Alacaklı tarafından borçlu hakkında bonoya dayalı olarak başlatılan kambiyo senetlerine özgü haciz yolu ile icra takibinde; örnek 10 numaralı ödeme emri borçluya 05.01.2009 tarihinde tebliğ edildiği, borçlu 13.06.2014 tarihinde icra mahkemesine başvurarak takibin kesinleşmesinden sonraki dönemde alacağın zamanaşımına uğradığını ileri sürerek takibin iptalini talep ettiği, mahkemece istemin reddine karar verildiği görülmektedir.

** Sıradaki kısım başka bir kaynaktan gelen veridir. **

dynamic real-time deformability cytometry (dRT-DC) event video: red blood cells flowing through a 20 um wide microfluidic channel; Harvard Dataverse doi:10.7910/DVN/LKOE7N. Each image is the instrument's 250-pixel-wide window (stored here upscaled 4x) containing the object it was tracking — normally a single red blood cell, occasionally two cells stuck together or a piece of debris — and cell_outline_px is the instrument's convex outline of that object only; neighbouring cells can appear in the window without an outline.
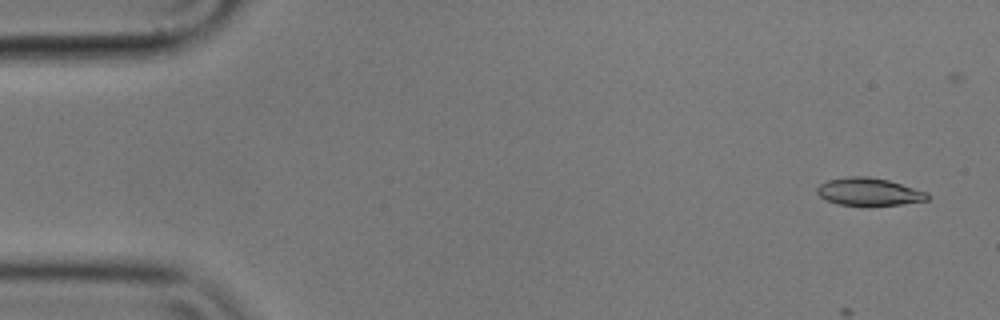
{"species": "common noctule bat (a hibernating species)", "species_latin": "Nyctalus noctula", "temperature_condition": "cold", "stored_images_in_passage": 23, "camera_frame_rate_fps": 3000, "um_per_image_px": 0.085, "animal": {"sex": "male", "body_mass_g": 17.9}, "frame": {"image": 1, "passage_image": 3, "time_ms": 0.667, "image_size_px": [1000, 320], "cell_outline_px": [[932, 196], [928, 200], [900, 204], [868, 208], [836, 204], [820, 196], [816, 192], [816, 188], [820, 184], [828, 180], [848, 176], [868, 176], [888, 180], [928, 192]], "centroid_in_image_um": [73.87, 16.33], "position_along_channel_um": 11.1, "area_um2": 18.44}}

Takip dayanağı belge kambiyo senedi niteliğinde bono olduğundan, olayda bononun tanzim tarihi itibariyle uygulanması gereken 6762 sayılı TTK'nın 690. maddesi göndermesi ile aynı Kanunun 661, 662 ve 663. maddelerinin tatbiki gerekir. TTK'nın 661/1. maddesi gereğince poliçeyi kabul eden muhataba (bonoyu düzenleyen keşideciye) karşı başlatılacak takiplerde zamanaşımı süresi, vadeden itibaren 3 yıldır, aynı maddenin 2. fıkrasına göre ise hamilin cirantayı takip etmesi halinde zamanaşımı süresi 1 yıldır. Borçlar Kanunu'nun 133. maddesine nazaran daha özel nitelikte bulunan TTK'nın 662. maddesinde zamanaşımını kesen sebepler "dava açılması, takip talebinde bulunulması, davanın ihbar edilmesi veya alacağın iflas masasına bildirilmesi" şeklinde sınırlı olarak sayılmıştır. Öte yandan, alacaklı tarafından takibin devamını sağlamaya yönelik olarak yapılan icra takip işlemleri de zamanaşımını keser. Ne var ki TTK'nın 663. maddesi uyarınca zamanaşımını kesen işlem kimin hakkında yapılmışsa, ancak ona karşı hüküm ifade eder ve zamanaşımının kesilmesi ile kesildiği tarihten itibaren yeni bir zamanaşımı süresi işlemeye başlar.

 

Somut olayda icra takip dosyasının incelenmesinde, takip dayanağı bonoyu ciro yolu ile elinde bulunduran alacaklının, şikâyetçi ciranta hakkında takibin kesinleşmesinden sonra devam eden takip işlemleri sırasında, 01.06.2009 tarihinde borçlu yönünden 89/1 haciz ihbarnamesi gönderilmesini talep etmesinden sonra 21.10.2010 tarihinde şikâyetçi borçlu adına kayıtlı araçların sorgulanmasını talep ettiği ve son olarak 22.04.2013 tarihinde takibin yenilenmesini talep ettiği görülmektedir.

 

Bu durumda icra takip dosyasında, 01.06.2009 tarihinden 21.10.2010 tarihine kadar ve yine 21.10.2010 tarihinden 22.04.2013 tarihine kadar şikayetçi borçlu yönünden (bir yıllık) zamanaşımını kesen herhangi bir işlem yapılmadığından mahkemece istemin kabulü ile İİK'nın 71/son maddesi göndermesiyle aynı Kanunun 33/a maddesi gereğince icranın geri bırakılmasına karar verilmesi gerekirken yazılı gerekçe ile istemin reddi isabetsizdir.

 

Sonuç: Borçlunun temyiz itirazlarının kabulü ile mahkeme kararının yukarıda yazılı nedenlerle İİK'nın 366. ve HUMK'nın 428. maddeleri uyarınca (BOZULMASINA), peşin alınan harcın istek halinde iadesine, ilamın tebliğinden itibaren 10 gün içinde karar düzeltme yolu açık olmak üzere, 01.10.2015 gününde oybirliğiyle karar verildi.